Die vrolijkheid heeft hij overigens altijd en overal. Dalí kan je met zijn ontwapenende, eigenwijze humor op elk moment laten lachen. Dalí is de sfeermaker in de groep, de bliksemafleider voor London. Als ik aan tafel zit te werken, komt hij elk half uurtje even een knuffel halen. Stilletjes komt hij naast me staan en gooit hij met zijn neus mijn elleboog omhoog. Pas als ik hem genoeg geaaid en geknuffeld heb, gaat hij weer tevreden op de bank liggen. Op de bank zitten kan ook niet zonder dat Dalí onhandig bij onze benen komt dralen met zijn grote lijf en lange poten, net zo lang tot hij uitgenodigd wordt om naast (liefst tussen) ons te komen liggen en dicht tegen ons aan te kruipen, bij voorkeur met zijn kop op iemands schoot. Dalí houdt van lekker knuffelen. Dalí houdt van lekker eten. Dalí houdt van lekker spelen. Dalí houdt van lekker slapen. Dalí houdt van het leven. Elke dag ben ik blij dat we hem erbij hebben, dat we het gekke stel met vier niet altijd even makkelijke honden zijn geworden en twee Spaanse mannen dit leven kunnen geven.

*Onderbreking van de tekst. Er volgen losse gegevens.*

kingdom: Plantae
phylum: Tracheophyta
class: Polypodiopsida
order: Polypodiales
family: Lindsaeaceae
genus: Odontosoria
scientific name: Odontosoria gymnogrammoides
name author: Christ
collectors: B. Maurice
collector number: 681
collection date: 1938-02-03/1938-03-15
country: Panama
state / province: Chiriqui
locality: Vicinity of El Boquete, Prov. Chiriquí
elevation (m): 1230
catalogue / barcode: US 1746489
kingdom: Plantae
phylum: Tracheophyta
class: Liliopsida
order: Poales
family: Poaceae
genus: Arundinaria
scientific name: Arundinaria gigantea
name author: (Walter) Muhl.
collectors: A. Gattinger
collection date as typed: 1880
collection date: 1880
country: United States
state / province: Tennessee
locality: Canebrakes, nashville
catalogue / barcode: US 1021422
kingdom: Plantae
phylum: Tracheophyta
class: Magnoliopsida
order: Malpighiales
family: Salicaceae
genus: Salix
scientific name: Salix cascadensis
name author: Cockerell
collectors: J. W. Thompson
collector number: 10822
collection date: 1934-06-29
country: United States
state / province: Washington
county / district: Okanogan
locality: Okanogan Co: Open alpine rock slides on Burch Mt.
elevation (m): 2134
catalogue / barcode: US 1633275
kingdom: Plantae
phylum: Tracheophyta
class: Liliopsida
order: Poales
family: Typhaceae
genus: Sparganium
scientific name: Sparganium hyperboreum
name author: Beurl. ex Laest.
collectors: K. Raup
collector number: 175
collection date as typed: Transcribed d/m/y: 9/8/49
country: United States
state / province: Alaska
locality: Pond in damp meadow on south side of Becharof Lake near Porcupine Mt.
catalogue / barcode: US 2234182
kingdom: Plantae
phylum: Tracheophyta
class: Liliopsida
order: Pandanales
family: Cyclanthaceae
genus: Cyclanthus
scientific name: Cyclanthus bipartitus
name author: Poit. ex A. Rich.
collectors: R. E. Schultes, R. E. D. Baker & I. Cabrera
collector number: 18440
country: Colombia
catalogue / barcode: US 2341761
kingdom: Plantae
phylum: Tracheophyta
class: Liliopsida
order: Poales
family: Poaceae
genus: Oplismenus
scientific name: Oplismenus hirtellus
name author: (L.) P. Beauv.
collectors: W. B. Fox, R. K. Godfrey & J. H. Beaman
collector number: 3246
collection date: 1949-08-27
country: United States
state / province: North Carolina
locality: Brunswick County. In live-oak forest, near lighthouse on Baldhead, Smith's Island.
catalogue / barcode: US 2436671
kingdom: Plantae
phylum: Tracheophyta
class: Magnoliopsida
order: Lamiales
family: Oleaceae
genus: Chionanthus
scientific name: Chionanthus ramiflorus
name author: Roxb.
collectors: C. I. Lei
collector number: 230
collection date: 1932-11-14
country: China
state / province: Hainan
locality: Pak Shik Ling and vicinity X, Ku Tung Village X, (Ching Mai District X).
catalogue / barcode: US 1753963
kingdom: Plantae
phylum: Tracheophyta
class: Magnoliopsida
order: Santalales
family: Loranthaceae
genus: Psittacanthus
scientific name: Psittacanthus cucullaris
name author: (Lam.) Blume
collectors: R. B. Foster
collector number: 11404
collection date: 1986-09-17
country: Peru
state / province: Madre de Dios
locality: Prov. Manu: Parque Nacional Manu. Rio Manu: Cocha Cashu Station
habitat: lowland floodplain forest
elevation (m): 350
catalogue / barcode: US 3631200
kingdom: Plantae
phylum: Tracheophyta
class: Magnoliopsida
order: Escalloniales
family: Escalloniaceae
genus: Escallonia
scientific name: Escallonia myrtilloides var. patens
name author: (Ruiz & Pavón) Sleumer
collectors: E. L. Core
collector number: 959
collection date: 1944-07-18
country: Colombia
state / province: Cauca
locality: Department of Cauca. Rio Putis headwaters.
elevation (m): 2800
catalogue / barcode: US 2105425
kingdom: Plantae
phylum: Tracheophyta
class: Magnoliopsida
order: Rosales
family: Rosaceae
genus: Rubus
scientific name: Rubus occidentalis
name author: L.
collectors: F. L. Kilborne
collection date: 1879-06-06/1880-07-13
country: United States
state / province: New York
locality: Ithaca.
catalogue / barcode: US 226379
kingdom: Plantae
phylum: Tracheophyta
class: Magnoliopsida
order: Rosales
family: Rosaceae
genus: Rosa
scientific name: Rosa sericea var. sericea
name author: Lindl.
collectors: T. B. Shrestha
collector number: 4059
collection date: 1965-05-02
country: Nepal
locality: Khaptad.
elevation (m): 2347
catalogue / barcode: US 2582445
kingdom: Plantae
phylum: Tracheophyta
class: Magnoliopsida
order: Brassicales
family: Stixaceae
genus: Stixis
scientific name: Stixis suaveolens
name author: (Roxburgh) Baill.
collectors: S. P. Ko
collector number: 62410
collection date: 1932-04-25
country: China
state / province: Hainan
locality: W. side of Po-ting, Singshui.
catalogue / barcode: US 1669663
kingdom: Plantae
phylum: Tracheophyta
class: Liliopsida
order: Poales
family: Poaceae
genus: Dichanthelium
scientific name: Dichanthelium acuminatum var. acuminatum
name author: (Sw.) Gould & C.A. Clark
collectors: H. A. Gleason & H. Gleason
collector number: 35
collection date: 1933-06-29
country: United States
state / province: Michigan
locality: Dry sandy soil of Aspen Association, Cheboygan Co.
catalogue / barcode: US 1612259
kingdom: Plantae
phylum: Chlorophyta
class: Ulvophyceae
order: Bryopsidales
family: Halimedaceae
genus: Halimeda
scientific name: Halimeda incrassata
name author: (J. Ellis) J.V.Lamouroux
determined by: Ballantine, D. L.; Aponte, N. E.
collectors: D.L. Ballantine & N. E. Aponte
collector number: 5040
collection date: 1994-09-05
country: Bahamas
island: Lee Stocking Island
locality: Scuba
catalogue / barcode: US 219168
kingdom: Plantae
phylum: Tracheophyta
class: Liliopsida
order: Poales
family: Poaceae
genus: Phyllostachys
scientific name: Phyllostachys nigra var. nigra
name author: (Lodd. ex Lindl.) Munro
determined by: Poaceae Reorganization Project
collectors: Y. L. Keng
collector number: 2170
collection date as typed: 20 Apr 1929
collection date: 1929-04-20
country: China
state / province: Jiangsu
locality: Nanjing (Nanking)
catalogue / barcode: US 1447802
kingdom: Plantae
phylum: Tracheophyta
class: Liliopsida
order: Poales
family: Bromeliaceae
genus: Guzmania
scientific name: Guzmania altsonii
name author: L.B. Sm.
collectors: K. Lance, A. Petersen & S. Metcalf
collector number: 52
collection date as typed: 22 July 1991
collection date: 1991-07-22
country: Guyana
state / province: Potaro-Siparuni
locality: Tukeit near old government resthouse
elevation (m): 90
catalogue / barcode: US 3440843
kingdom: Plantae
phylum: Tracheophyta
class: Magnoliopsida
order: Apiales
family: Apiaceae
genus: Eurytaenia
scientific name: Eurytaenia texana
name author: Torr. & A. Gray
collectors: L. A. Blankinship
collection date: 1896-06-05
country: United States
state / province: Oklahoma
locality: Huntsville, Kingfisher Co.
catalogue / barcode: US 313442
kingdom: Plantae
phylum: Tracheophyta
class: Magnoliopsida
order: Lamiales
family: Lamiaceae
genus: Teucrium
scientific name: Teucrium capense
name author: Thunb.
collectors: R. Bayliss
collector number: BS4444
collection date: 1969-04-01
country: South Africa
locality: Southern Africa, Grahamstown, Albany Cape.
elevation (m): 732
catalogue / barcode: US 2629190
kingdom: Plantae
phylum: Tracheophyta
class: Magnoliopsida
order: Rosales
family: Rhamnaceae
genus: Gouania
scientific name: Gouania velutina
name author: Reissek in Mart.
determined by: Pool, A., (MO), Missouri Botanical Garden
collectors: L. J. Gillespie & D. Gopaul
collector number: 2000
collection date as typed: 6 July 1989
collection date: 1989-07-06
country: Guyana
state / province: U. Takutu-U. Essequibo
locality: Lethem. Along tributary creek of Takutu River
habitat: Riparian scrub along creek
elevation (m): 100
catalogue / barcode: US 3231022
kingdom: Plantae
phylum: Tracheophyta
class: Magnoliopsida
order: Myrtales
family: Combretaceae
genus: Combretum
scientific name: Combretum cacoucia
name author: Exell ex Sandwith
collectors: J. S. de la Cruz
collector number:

Vanochtend. De zon komt bijna op. De eerste fietsers komen langs om hun werkdag vroeg te starten. Het eerste licht valt tussen de bomen door op de lege paden van De Wildernis. Boven de weilanden hangt nog mist. Het is koud. Her en der zullen nog kleine groepjes ree staan en zal een konijn over het pad schieten. Dalí weet het. London ook. Ik klik de lijnen van hun tuigjes vast aan mijn heupriem en geeft het startsignaal. Enthousiast schieten twee prettig gestoorde honden met een beetje kortsluiting zij aan zij voor me uit. Ik zet de achtervolging in, samen bestormen we het bos. De dag is begonnen!